First, it should be important for one to understand that what you are referring to as "Hindu" does not refer to any particular religion. The word "Hindu" simply comes from the word "Indu",
and had been used to refer to those who had been living as part of the Indus civilization and along the banks of the Indus river.
And how does this change the fact that the indigenous people living there had their own names for themselves and their culture?
This logic reminds me of English murde - cough cough settlers, who generalized the numerous indigenous cultures, tribes, and peoples they found as "Indian." So would you tell the American Indian that his/her culture is not Indian because Indian was a geographic misnomer? Would you risk an arrow through your face Amir?
What matters is not etymological and anachronistic considerations but the context and connotations it came to hold.
Terms such as "Dharmic" and "Hindu" are synonymous. Deal with it.
Those who were living in this geographical area were referred to as "Hindus" when other conquerers entered into the land. The word "Hindu" is simply a geographical identification
That doesn't change the fact that "Hindu" was simply a term that "caught on" and was used by the followers of whatever Dharma they were a part of to identity themselves.
- it does not refer to any particular religion, but the culture itself which has flourished in this area.
Yes, it now refers to the "whole package." Deal with it.
Stuff that everyone knows.
Drop you clinging to this idea that "yoga" is Hindu, the very word Hinduism is itself meaningless. Neither does "yoga" require any belief system
Epic fail logic is epic fail.
The etymology of the word Hindu is meaningless in light of the fact that Dharmis of all sorts use it, among other older and indigenous terms, to refer to their culture and religion, or aspects of it, alike.
Back then, the people of the Indian subcontinent referred to themselves by other general terms. Now we use "Hindu," "Indian," and so on.
The foreign origin of the word "Hindu" does not mean that the entire thing to which it refers is not part of Indian heritage.
By your laughable logic, Christianity would not be Judaic in origin since Christianity is an English word.
If yoga is Hindu, then the air is Japanese, and electricity is American.

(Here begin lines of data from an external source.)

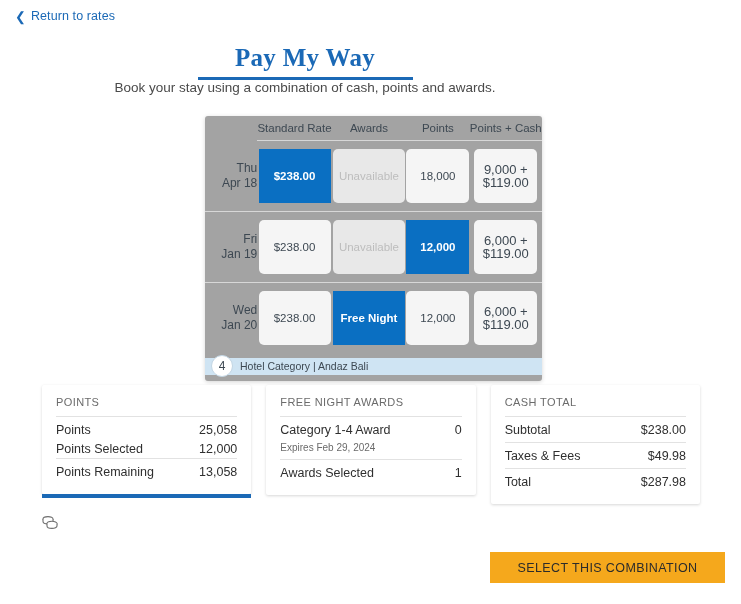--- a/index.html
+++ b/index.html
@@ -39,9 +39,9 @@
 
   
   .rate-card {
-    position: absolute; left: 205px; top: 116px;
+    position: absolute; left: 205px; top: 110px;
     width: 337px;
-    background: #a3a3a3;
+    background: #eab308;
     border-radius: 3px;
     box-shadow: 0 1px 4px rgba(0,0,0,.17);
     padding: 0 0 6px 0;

It is just like saying that the big bang was Christian because it was discovered by a Christian.
Fail analogies are fail. Fail logic is fail.
General knowledge belongs to no one.
Cultural and religious practices belong to/originate in different cultural groups. Yoga is Hindu/Indian/Dharmic, Shinto is Japanese, The Haka is Maori, and so on.
Does this mean that there exists a cultural copyright? No. But does it mean you can go around, for example, commercializing Shinto gods, rituals, and so on without seeking the opinions and views of those who follow that culture? No.
You, Amir, are not Indian and therefore, what you say has no import in this matter.
As far as the "methods" of yoga are concerned - then too, it has nothing to do with a belief system.
The methods towards yoga are just part of a science and technology for the expansion of consciousness.
Which are Indic in origin.
That is why Buddhists have made use of the yogic sciences, Jains have made use of the yogic sciences, the "Hindus" have made use of the yogic sciences, Sikhs, Charvaka's, all have made use of the same technology alike.
Yeah, because we all belong to the same general Indic culture.
The only pre-requisite for making use of the yogic sciences is to be a human being.
To truly understand Yoga and to truly appreciate it, you have to understand and immerse yourself in its cultural roots, which are Indic.
Truth is not something that can be organized, and any attempt to organize it is moving dimensions apart from the inexpressible.
Yoga is not the Truth but a way to reach the Truth. All different cultures have their own way of realizing that Truth and those who are not a part of the culture have no right to decide what interpretation is acceptable.